Jeffrey David Johnson
I'm trying to use the grofit package to compare growth rates between
bacterial cultures, but I've come across a couple glitches/things I
don't understand. I'm not sure if they're related to the package or to a
problem with my growth data, which is messy. Some strains don't follow
a proper logarithmic growth curve because they died or didn't grow over
the course of the experiment. I could remove those but it will get more
time consuming once I have more cultures going.

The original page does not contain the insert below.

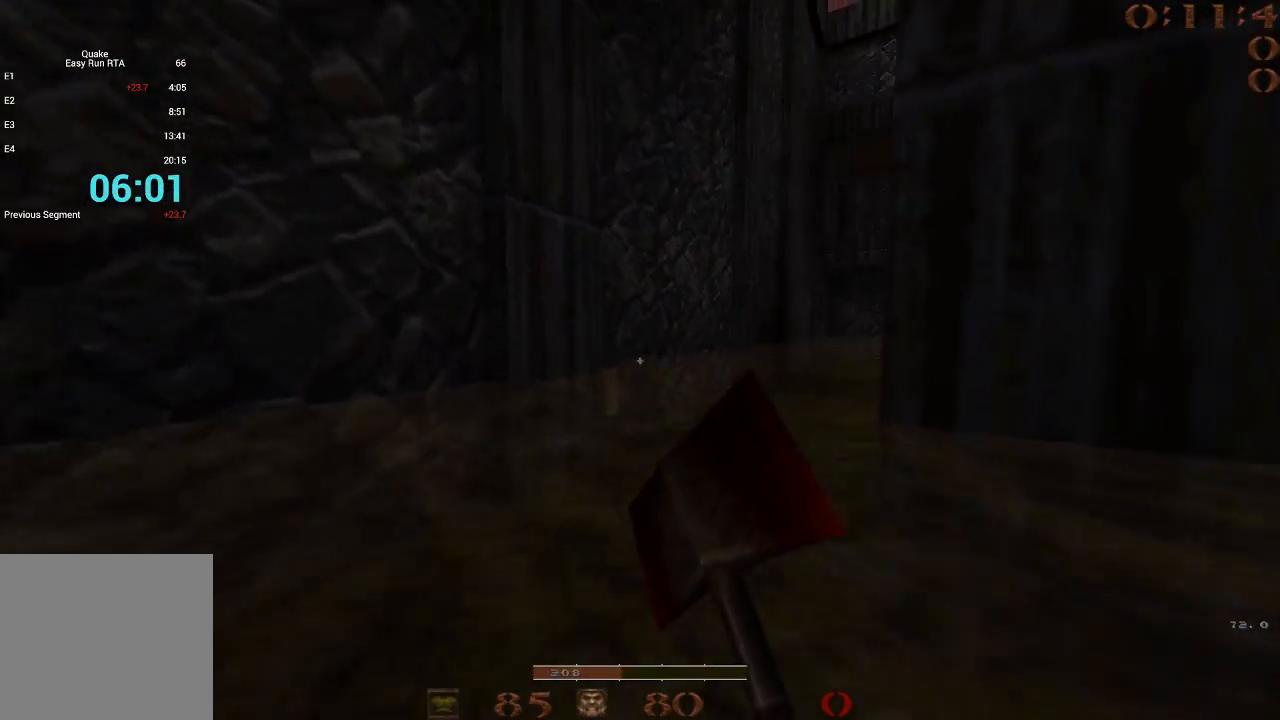
{"keys": ["w"], "events": []}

I've attached the 'time' matrix and 'data' data frame. This code should
fit the growth curves, but when I run it I get an error related to
`smooth.spline`:

require(grofit)
mytime <- as.matrix(read.table('time.txt'))
mydata <- read.csv('data.csv')
dimnames(mytime) <- NULL
fits <- gcFit(mytime, mydata, grofit.control(
  interactive=FALSE, # don't ask if the graphs look OK
  nboot.gc=1000,     # number of bootstraps
  fit.opt="s"        # just do splines, no models
))

= 1. growth curve =================================
----------------------------------------------------
= 2. growth curve =================================
----------------------------------------------------
= 3. growth curve =================================
----------------------------------------------------
Error in smooth.spline(time, data, spar = control$smooth.gc) :
  'tol' must be strictly positive and finite
Error in gcFitSpline(time.cur, data.cur, gcID, control.change) :
  object 'y.spl' not found

That error usually occurs at some point, though I've run through all 17
successfully a couple times. The documentation says:

> smooth.gc: Parameter describing the smoothness of the spline fit;
> usually (not necessary) in (0;1]. Set ‘smooth.gc=NULL’ causes the
> program to query an optimal value via cross validation techniques.
> Note: This is partly experimental. In future improved implementations
> of the ‘smooth.spline’ function may lead to different results. See
> documentation of the R function ‘smooth.spline’ for further details.
> Especially for datasets with few data points the option ‘NULL’ might
> result in a too small smoothing parameter, which produces an error in
> ‘smooth.spline’. In that case the usage of a fixed value is
> recommended. Default: ‘NULL’.

I tried setting different values (0.1, 0.5, 0.9, 1, 10) and they all
cause the same error. If instead I use the `gcBootSpline` function
directly, it gives a different error about the number of bootstraps
being 0, when they clearly aren't:

fits <- gcBootSpline(mytime, mydata, grofit.control(nboot.gc=1000))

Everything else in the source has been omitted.